宝塚新温泉という遊園地の企画で、少女のみが出演する唱歌隊としてデビューを果たした。その後、1919年には宝塚音楽歌劇学校が設立され、それを母体として「宝塚少女歌劇団」が誕生。大正デモクラシー華やかなりしころ、女性のみの歌劇団という珍しさもあいまって人気を博した。
1927年には、当時ヨーロッパで流行していたレビューという公演形式を日本で初めて取り入れた「モン・パリ」が演じられ、日本芸能史上においても重要な役割を果たした。
しかし、時代は第二次世界大戦へと突き進むさなかにあった。宝塚もその余波を受けざるを得ず、外国語の演目は公演するのが禁じられ、内容は軍国主義的なものへと変えられていく。そして戦争が激化した1943年、宝塚大劇場は軍に接収され、最終公演を迎えることになった。そのとき、ファンは劇場から宝塚駅まで長蛇の列を作ったという。

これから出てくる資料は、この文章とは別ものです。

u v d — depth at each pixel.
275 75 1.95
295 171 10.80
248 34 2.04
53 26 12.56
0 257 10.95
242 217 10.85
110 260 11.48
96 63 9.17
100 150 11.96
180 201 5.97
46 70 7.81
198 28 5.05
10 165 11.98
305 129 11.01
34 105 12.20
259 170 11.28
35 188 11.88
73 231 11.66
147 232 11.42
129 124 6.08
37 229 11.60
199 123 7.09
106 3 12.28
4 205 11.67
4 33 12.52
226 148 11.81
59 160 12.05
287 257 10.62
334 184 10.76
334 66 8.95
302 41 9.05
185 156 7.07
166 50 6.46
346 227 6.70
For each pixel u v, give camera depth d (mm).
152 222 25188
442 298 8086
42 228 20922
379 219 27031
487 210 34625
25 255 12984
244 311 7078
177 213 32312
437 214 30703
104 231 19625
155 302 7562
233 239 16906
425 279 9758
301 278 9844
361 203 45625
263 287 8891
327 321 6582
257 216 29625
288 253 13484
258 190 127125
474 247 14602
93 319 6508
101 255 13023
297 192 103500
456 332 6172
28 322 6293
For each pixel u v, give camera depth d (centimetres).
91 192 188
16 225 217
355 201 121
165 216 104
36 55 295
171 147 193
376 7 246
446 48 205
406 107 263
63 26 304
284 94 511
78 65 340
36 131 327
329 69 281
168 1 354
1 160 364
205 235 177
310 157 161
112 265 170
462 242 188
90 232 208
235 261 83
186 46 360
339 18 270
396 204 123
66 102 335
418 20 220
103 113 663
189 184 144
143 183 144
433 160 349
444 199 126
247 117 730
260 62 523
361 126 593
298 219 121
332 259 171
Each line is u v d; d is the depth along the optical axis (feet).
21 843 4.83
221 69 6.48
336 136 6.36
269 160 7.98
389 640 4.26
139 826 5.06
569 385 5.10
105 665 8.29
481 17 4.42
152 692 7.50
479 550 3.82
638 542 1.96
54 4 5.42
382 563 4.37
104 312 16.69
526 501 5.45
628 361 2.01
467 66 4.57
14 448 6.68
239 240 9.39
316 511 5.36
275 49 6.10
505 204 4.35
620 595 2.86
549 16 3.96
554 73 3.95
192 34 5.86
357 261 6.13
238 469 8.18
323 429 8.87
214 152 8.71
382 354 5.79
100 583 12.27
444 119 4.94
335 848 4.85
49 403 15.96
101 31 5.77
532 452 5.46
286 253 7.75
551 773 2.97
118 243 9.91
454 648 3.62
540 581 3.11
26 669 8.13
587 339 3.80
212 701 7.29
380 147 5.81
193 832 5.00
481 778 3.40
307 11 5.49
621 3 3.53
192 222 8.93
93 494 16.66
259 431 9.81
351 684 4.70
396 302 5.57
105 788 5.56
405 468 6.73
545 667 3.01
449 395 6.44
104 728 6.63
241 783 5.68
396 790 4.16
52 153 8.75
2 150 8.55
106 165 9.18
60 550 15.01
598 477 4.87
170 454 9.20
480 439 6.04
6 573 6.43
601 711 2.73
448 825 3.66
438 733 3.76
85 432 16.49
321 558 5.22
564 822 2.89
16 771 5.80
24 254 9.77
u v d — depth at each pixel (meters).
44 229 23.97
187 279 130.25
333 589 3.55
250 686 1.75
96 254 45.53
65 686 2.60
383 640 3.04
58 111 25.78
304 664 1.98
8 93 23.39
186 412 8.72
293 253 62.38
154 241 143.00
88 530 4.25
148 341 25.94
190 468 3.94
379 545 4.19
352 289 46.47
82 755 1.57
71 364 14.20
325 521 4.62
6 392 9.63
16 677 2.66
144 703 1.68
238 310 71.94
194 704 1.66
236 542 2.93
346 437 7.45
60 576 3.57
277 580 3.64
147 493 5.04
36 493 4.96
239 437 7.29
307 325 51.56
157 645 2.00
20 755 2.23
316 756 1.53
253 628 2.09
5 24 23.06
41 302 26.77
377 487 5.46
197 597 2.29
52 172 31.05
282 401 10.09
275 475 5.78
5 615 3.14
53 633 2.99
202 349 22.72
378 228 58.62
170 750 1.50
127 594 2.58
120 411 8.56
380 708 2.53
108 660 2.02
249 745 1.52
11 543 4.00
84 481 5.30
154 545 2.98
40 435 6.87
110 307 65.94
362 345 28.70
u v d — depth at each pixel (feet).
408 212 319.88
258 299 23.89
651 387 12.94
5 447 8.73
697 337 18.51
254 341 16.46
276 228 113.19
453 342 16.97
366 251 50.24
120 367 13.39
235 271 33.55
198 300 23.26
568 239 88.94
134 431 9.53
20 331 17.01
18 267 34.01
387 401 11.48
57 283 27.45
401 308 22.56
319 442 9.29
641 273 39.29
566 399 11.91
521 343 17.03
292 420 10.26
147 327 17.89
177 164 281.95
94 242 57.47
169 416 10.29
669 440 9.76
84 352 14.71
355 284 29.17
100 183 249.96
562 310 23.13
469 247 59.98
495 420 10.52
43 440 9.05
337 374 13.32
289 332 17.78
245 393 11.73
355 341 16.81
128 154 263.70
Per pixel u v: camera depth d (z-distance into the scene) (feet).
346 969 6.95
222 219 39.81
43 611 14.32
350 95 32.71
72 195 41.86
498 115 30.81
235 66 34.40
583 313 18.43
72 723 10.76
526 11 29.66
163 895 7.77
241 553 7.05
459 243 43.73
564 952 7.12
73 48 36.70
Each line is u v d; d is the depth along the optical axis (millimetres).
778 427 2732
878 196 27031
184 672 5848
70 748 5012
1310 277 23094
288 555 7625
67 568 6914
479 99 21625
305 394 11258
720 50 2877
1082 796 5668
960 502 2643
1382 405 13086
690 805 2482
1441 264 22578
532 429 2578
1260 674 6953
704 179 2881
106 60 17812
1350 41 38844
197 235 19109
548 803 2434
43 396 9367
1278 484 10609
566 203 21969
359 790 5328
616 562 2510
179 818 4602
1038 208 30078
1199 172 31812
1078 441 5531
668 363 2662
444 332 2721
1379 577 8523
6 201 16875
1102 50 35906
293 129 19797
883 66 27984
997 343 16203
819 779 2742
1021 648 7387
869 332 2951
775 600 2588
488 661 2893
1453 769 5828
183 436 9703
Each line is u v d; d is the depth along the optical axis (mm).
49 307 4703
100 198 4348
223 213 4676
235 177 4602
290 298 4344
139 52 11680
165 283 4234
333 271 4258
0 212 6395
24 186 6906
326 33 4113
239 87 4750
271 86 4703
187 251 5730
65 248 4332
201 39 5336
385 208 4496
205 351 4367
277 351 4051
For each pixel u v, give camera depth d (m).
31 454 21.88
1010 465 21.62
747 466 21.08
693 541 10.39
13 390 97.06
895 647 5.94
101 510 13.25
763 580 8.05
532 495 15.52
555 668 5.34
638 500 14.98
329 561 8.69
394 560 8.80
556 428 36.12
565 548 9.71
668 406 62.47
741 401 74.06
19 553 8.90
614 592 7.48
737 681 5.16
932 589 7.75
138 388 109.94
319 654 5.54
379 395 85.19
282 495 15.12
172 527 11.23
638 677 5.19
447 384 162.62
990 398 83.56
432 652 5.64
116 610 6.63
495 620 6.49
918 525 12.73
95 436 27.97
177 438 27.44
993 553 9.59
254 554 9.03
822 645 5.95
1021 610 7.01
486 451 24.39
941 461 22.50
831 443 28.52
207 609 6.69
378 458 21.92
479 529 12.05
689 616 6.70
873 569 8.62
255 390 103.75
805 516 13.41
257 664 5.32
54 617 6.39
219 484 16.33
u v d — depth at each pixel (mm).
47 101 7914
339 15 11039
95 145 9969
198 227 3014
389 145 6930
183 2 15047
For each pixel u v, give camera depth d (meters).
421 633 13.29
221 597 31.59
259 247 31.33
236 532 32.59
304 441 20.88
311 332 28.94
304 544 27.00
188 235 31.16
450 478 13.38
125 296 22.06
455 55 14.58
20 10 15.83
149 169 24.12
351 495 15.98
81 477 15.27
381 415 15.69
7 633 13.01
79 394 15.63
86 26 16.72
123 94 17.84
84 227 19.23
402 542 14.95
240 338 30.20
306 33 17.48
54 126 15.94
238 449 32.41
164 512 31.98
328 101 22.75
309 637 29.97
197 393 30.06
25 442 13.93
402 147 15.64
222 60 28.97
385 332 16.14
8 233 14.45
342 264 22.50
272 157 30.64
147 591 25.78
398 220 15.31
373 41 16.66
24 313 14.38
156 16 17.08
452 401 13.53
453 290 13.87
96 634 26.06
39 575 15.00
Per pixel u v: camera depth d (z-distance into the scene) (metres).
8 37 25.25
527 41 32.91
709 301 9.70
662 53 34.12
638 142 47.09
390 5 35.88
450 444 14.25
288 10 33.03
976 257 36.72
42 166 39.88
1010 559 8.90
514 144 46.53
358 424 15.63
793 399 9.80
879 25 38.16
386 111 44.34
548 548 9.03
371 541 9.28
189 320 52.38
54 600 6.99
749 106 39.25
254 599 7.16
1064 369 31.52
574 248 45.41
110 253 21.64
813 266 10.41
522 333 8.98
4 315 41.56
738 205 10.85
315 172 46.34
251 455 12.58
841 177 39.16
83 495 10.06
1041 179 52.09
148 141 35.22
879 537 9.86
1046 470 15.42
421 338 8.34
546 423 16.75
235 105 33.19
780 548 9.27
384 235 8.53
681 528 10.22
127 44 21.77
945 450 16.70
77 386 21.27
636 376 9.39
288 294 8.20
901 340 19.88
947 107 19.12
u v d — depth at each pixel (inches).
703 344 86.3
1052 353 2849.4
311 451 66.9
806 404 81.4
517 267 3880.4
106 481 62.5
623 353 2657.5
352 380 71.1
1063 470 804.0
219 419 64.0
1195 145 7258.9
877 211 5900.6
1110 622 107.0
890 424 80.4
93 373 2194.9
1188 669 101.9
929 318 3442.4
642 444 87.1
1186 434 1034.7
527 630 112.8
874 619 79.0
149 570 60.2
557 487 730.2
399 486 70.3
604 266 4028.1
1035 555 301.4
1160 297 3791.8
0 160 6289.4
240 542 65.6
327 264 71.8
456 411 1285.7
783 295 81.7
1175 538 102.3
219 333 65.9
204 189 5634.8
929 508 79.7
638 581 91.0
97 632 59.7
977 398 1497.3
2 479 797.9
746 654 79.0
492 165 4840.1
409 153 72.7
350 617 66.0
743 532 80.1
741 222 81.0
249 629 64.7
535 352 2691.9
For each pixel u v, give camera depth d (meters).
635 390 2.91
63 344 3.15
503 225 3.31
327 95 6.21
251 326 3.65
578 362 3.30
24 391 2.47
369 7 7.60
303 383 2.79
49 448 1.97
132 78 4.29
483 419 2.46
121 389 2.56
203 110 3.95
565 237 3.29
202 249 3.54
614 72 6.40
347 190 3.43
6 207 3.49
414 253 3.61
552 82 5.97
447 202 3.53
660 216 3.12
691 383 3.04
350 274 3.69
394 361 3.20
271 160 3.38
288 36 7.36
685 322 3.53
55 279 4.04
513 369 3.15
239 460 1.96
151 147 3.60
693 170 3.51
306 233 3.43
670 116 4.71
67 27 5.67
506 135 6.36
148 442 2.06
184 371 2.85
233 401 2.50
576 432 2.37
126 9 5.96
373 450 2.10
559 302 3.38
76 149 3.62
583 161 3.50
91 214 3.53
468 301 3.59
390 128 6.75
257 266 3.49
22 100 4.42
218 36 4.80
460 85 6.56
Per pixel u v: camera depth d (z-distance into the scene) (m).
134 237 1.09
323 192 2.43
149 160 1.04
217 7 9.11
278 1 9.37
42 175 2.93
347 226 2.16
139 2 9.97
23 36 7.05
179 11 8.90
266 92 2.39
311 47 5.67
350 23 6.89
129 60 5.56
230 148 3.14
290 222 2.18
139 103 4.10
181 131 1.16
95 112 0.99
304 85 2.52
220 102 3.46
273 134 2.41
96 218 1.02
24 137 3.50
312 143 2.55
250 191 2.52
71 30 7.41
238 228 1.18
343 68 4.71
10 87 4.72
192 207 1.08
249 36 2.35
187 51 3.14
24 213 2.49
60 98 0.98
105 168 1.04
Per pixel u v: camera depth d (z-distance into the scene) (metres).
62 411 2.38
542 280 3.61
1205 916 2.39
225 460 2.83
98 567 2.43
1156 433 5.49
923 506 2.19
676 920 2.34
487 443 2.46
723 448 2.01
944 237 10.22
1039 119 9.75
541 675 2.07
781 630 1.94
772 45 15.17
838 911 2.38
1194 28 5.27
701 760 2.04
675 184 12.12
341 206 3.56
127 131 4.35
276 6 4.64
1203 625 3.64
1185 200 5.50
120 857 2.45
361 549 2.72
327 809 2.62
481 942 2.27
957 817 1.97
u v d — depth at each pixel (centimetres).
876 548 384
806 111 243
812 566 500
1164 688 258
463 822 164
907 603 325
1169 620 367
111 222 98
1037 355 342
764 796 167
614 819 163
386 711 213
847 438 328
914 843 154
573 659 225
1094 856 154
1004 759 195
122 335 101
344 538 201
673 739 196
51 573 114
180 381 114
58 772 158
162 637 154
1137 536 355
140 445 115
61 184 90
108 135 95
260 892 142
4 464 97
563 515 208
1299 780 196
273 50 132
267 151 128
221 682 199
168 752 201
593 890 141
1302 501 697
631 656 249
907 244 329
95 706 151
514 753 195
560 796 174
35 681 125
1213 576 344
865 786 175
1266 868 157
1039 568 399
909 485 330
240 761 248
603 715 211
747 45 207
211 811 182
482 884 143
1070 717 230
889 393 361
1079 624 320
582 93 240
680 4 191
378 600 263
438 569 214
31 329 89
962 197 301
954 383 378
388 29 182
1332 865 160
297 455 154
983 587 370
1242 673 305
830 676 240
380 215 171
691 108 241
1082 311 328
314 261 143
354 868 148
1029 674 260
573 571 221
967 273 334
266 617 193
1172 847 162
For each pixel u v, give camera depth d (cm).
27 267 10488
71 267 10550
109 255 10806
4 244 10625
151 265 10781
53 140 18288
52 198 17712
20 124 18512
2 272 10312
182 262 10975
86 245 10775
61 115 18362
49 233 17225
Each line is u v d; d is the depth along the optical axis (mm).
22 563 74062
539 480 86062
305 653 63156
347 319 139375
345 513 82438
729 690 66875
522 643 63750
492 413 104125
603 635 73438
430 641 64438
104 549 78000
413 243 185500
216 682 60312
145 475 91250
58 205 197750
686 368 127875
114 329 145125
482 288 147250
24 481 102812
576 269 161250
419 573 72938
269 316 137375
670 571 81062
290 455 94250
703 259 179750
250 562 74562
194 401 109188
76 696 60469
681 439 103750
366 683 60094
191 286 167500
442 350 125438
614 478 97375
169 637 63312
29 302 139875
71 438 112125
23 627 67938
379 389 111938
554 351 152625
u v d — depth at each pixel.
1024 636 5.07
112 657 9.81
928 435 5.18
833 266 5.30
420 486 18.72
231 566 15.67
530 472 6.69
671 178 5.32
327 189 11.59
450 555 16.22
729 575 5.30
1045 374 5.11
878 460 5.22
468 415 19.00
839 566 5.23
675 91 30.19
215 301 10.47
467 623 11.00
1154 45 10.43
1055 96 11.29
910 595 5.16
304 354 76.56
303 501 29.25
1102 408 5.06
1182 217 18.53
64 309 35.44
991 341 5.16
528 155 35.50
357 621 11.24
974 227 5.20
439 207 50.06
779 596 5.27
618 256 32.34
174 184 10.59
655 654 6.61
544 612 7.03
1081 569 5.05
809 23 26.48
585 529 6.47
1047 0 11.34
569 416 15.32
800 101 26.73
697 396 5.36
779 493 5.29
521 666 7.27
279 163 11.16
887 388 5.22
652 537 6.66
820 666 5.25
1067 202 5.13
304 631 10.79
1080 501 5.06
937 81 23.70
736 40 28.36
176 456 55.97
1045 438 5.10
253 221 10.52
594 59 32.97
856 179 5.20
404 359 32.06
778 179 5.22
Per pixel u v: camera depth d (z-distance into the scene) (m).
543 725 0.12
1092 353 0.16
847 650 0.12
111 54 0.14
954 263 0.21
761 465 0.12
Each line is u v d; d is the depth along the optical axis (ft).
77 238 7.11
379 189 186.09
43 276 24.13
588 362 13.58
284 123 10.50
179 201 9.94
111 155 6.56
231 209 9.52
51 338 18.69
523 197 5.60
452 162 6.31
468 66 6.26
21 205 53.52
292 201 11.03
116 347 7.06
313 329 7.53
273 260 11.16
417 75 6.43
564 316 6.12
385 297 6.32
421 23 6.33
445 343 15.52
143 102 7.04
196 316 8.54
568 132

いったんは幕を下ろした宝塚歌劇団だが、戦後は無事に再開を果たし、越路吹雪、八千草薫、浅丘雪路、寿美花代といったスターを世に送り出した。その宝塚が黄金期を迎えたのは1970年代。「ベルサイユのバラ」が初上演されたころだ。年間の観客数は140万を超えるという空前の大ブームが起き、その後も「風と共に去りぬ」や「あかねさす紫の花」など、大ヒット公演を続け、海外公演も積極的に行った。
1995年の阪神淡路大震災で中断を余儀なくされたが、震災の2ヵ月後には公演を再開。震災の悲劇に負けることなく、翌年の1996年には「エリザベート」という名作を生み出している。
2014年に劇団創立100周年を迎え、いまや公演後のスターに会うための、いわゆる「出待ち」の行列も恒例の光景になっている。これからどんな名作を生み出してくれるのか。どんなスターが輩出されるのか。期待に胸が膨らむ。